Exercise tasks:
a - In the verification-gate instructions, how should logs with slightly different wording be matched?
b - Summarize the verification-gate instructions in two sentences.

Reading passage:
((

If the gap is non-empty:

1. Set `status: "FAIL"`, list specific missing signals in `blockers[]`.
2. The dev who owned the relevant area (`pipeline/pr-backend.md` or pr-frontend.md or pr-platform.md) gets the fix-and-retry.
3. After the dev adds the missing signals, re-run this stage. The gate is overwritten with the new verification result.

## Don't do this

- Don't accept a "we'll add it later" verbal commitment. The gate is the contract; if a signal is required but missing, FAIL the gate.
- Don't FAIL on logs that exist with slightly different wording — match by event name / substring, not literal string equality.
- Don't accept `verification_method: "manual"` as PASS when the same code path is exercised by tests; bump to `code-grep` minimum.

))

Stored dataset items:
((

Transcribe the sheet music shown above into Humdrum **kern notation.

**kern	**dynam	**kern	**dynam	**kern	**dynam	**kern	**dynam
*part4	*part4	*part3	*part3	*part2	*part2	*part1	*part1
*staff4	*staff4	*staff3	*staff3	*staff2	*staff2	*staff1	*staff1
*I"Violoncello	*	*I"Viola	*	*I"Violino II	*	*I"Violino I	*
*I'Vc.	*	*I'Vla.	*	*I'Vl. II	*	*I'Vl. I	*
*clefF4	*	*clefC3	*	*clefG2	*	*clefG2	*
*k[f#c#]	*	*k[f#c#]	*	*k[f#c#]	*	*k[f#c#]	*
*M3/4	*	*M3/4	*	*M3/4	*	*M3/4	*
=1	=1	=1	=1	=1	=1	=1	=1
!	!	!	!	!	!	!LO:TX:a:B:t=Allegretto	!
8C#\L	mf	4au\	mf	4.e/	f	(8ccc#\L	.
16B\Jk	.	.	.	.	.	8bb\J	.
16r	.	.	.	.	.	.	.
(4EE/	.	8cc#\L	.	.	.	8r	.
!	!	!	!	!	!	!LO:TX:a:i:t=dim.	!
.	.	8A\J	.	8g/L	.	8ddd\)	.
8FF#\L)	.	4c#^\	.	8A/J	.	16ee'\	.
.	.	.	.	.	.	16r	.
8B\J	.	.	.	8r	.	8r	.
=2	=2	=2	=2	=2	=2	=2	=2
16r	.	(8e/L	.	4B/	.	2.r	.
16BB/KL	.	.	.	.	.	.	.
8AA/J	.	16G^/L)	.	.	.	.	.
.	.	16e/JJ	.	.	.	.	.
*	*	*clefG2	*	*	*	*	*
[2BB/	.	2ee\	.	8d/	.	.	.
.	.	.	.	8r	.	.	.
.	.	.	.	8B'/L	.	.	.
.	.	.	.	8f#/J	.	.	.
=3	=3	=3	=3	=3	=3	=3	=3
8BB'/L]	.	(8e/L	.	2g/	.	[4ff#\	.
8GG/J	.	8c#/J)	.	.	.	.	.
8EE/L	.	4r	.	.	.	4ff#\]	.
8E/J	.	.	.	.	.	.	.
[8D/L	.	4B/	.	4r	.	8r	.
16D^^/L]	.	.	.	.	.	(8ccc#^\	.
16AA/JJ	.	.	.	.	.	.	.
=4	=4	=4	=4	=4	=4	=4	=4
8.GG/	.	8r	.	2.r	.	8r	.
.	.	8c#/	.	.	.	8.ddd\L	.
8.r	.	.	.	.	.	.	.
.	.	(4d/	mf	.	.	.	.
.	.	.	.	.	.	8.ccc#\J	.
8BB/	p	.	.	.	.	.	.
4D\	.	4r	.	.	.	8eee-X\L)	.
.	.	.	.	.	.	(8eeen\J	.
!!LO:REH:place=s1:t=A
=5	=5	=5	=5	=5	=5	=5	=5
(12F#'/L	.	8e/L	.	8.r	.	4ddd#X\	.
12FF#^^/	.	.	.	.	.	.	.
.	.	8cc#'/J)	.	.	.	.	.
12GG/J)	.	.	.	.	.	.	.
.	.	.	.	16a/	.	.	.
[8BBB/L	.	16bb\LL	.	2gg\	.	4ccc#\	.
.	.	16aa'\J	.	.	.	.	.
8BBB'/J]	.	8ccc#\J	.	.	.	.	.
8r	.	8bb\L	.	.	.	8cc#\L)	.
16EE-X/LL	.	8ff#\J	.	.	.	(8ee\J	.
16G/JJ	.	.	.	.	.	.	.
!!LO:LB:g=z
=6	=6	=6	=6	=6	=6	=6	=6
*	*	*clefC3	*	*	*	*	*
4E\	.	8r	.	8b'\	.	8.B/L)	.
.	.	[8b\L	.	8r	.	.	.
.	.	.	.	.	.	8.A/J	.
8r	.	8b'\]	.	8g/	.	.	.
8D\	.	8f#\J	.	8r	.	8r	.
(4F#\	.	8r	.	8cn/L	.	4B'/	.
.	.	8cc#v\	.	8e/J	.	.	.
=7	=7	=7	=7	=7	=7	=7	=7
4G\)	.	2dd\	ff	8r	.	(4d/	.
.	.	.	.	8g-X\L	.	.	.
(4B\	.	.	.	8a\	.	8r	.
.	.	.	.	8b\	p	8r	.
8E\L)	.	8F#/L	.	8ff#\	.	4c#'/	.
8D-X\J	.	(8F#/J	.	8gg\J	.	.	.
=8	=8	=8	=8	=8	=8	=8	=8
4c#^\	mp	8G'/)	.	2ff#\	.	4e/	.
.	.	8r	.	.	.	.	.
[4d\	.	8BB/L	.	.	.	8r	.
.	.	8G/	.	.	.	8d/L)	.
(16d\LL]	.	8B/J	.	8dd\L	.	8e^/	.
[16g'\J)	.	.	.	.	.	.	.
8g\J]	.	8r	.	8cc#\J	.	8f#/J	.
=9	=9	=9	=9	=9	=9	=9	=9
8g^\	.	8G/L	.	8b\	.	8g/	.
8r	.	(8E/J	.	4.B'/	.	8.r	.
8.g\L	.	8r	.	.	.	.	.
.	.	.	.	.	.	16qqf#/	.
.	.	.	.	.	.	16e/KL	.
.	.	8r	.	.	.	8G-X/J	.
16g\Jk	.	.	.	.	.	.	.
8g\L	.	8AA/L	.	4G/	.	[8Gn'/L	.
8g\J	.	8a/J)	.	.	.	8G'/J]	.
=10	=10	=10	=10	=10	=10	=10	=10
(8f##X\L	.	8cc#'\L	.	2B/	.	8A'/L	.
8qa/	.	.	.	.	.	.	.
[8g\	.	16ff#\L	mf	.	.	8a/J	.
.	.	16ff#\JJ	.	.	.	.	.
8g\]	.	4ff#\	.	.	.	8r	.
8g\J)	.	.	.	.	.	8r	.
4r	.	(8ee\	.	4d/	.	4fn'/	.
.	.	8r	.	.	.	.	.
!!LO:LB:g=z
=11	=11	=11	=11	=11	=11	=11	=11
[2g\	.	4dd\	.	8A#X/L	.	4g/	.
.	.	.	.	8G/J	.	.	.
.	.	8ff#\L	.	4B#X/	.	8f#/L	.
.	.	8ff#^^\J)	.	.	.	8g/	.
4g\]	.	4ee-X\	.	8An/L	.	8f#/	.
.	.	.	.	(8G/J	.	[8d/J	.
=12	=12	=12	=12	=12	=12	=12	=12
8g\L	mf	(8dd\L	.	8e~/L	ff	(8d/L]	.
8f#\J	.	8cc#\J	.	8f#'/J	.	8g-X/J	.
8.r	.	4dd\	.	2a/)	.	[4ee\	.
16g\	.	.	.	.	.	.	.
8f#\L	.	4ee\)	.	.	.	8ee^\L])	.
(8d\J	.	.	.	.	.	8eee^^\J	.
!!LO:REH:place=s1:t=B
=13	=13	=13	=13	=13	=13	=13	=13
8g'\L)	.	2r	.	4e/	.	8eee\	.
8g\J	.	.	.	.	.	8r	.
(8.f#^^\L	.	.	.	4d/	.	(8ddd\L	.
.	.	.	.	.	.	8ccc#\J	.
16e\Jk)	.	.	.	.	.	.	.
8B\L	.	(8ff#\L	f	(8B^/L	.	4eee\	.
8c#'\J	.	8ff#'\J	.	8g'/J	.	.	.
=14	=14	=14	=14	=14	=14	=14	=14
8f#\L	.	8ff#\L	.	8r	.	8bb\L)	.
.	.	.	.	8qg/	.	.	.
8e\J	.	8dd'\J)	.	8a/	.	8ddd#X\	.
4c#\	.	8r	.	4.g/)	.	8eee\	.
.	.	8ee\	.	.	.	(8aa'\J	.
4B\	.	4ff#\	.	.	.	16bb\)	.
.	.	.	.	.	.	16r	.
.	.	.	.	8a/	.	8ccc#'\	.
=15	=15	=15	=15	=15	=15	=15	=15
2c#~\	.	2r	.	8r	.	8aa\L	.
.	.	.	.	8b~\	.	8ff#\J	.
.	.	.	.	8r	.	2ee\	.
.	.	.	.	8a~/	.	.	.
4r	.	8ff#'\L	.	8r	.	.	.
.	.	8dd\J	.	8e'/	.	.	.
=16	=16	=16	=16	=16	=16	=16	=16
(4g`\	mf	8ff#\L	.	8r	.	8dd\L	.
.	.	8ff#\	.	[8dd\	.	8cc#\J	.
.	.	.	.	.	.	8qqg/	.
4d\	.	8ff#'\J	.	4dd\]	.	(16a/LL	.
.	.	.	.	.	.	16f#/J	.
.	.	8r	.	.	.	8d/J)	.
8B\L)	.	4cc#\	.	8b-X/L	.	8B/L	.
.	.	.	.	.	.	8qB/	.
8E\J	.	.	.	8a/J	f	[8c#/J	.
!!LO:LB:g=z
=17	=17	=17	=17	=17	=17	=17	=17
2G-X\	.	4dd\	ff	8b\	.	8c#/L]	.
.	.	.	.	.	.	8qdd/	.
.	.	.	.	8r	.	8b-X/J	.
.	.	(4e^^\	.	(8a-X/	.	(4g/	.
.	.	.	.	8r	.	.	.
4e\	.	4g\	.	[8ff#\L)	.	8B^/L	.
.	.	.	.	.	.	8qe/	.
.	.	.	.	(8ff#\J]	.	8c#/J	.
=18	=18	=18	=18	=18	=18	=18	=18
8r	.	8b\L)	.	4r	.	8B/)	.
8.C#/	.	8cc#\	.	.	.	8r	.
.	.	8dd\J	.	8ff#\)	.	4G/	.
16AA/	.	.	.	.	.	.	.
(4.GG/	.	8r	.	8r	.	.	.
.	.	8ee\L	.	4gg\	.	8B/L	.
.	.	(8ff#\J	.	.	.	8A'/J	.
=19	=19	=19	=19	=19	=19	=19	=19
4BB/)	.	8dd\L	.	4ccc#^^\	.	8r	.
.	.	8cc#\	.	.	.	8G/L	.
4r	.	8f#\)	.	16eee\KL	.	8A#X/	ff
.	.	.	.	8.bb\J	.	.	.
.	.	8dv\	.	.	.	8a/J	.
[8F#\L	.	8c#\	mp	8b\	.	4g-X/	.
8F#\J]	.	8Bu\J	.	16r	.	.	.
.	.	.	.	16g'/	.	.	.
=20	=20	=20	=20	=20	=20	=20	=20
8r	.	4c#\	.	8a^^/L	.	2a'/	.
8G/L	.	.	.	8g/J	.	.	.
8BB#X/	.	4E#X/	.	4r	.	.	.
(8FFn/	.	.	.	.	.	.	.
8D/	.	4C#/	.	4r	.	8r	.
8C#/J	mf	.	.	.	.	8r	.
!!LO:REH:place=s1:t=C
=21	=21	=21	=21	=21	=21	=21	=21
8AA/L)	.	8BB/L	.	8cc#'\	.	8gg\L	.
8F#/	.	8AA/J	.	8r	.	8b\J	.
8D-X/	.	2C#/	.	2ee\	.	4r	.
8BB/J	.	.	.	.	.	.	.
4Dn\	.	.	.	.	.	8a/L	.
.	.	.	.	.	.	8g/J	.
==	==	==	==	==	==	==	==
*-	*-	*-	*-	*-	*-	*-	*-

))

Written answers:
a - They should be matched by event name or substring, not by literal string equality.

b - When the gap is non-empty, the status is set to FAIL with the missing signals listed in blockers, the dev who owned the relevant area gets the fix-and-retry, and the stage is re-run so that the gate is overwritten with the new result. The instructions warn against accepting a verbal promise to add signals later, failing on logs that differ only slightly in wording, and accepting manual verification as PASS when tests exercise the same code path.